Açılış konuşmasında İlçe Başkanı Asiye Çalışkan, “Bereketli toprakları ile yüz misli ürün alınan çini ve medeniyetlerin kenti İznik’e hoş geldiniz. Aynı zamanda kurtuluş savaşında çoban ateşlerinin yakıldığı yerdir İznik. Tüm değerlerine rağmen vahşi kapitalizmin uygulamalarıyla bizi yönetenlerin bilinçli tercihi ile yalnızlaştırılan ve tarımı çökertilen geleceği ipotek altına alınmış İznik’e hepiniz hoş geldiniz.” dedi.
Eleia Hotel’deki programda konuşan CHP lideri Kılıçdaroğlu, ekonomi ve tarımla ilgili yaptığı konuşmada, “Bu tarih ve doğa harikası mükemmel ilçede herkesin mutlu yaşama hakkı olması var. Sadece burada mı hayır bütün Bursa’da.
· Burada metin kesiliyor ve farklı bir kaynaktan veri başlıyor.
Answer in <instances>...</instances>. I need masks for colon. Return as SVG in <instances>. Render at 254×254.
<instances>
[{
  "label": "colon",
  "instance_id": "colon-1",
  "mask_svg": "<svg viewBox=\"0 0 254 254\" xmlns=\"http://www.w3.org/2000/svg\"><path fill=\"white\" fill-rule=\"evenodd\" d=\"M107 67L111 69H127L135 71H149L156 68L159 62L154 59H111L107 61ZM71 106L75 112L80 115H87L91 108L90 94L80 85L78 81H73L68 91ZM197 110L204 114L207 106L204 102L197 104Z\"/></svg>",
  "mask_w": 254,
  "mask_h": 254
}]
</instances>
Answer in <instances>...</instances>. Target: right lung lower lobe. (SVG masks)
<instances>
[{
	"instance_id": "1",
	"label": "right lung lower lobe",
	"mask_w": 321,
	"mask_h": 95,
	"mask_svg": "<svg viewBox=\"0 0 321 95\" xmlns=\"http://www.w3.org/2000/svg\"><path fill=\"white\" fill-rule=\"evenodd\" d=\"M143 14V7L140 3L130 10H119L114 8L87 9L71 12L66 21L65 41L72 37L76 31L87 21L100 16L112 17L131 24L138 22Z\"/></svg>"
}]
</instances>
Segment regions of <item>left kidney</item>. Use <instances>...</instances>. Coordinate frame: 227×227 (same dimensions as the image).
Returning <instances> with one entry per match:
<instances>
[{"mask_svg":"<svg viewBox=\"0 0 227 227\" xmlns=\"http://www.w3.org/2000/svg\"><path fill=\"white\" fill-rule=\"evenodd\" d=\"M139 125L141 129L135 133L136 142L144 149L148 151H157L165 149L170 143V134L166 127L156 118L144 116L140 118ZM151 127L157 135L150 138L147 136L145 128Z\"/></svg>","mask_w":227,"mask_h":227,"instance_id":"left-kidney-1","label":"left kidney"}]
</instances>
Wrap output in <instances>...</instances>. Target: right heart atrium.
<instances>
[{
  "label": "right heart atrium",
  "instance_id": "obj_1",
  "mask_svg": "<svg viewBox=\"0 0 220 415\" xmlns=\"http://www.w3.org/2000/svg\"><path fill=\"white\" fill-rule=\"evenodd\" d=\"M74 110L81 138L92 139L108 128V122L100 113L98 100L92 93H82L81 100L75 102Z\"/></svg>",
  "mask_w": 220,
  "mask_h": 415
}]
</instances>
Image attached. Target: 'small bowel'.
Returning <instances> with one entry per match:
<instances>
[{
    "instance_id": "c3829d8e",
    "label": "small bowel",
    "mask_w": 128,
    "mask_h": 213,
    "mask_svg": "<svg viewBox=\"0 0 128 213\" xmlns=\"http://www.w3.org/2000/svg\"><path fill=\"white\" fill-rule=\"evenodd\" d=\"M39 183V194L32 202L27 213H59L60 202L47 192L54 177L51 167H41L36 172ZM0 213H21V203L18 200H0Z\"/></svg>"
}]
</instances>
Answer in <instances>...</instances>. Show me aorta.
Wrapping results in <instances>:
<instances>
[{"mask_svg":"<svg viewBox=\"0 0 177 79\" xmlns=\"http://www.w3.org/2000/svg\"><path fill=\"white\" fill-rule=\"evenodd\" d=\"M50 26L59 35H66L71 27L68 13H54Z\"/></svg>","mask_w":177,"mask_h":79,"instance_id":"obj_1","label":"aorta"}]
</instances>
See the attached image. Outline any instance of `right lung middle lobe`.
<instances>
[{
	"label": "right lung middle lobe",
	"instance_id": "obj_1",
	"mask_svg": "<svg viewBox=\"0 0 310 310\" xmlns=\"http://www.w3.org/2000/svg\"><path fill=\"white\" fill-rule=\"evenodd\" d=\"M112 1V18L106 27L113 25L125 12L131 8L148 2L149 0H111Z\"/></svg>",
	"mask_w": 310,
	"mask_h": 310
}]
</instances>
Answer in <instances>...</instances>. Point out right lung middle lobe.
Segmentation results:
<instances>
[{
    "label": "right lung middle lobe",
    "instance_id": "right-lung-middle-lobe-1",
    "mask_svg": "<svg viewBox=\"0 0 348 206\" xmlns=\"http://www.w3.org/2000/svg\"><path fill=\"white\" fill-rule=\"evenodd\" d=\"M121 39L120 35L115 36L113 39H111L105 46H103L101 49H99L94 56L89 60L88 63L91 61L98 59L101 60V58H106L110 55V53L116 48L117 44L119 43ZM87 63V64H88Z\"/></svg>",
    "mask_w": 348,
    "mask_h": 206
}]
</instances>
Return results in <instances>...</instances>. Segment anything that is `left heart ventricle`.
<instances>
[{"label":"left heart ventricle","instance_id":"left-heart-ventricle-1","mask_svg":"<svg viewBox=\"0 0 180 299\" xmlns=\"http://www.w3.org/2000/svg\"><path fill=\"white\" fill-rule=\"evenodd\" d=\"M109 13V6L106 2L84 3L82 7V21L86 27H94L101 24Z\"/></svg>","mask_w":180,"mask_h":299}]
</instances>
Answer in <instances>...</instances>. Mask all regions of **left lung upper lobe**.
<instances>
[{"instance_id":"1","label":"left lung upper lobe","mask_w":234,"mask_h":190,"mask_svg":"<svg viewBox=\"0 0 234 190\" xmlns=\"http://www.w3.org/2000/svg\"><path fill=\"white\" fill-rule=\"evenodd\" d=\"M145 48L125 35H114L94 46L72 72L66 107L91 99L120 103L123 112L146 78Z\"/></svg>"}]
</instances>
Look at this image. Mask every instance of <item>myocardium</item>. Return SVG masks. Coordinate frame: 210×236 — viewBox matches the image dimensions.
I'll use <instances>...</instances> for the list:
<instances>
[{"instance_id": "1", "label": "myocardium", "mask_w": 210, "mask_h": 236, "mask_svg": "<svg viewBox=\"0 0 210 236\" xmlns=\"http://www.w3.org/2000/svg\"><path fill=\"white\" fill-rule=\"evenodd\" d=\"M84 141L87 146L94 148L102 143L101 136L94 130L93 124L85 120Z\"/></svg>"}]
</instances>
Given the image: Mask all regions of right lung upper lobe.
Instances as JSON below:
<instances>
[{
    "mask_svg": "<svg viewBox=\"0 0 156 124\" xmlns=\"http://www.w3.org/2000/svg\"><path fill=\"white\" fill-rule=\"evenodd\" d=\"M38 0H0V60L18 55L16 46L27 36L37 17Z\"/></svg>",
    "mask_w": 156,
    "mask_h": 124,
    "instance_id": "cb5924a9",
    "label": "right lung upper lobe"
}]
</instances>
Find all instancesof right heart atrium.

Sadece Bursa’damı hayır bütün Marmara’da ve hatta tüm Türkiye’de 81 milyon vatandaşın huzur içinde yaşaması lazım. Huzur içinde yaşamanın birden fazla şartları vardır. Önce insan olarak hepimizin karnımızın doyması lazım, ilk adımımız bu olmalı. Karnımız doyduğu zaman düşüncelerimizi de ifade etmek isteriz. Eleştirmek her vatandaşın hakkı olabilmeli.Zeytine iyi fiyat verilmediyse Ziraat odası başkanı çıkacak bu yıl verilen fiyatın arttırılması lazım diyebilmeli. Bu açıklamalar yapılamıyorsa baskı varsa orada Demokrasi yoktur. Huzurlu yaşamının bir diğer ayağı Hukuk’tur. Eğer hakim bağımsız ve tarafsızsa, Hukukun üstünlüğüne göre karar veriyorsa herkesin can ve mal güvenliği var demektir. Eğer hak arama bir suça dönüşmüşse insanımız huzurlu bir yaşam süremez. Marmara’da bozulmamış bir alan gösterin denilirse ilk akla gelen tabii ki İznik olacaktır. Doğası, tarihi dokusu, gölü ve çinisiyle bu coğrafyanın yaşaması ve yaşatılması gerekiyor. Bu bölge ranta teslim edilirse sadece İznik değil hepimiz kaybederiz. Bu konuda İznik halkının çok daha duyarlı olması lazım.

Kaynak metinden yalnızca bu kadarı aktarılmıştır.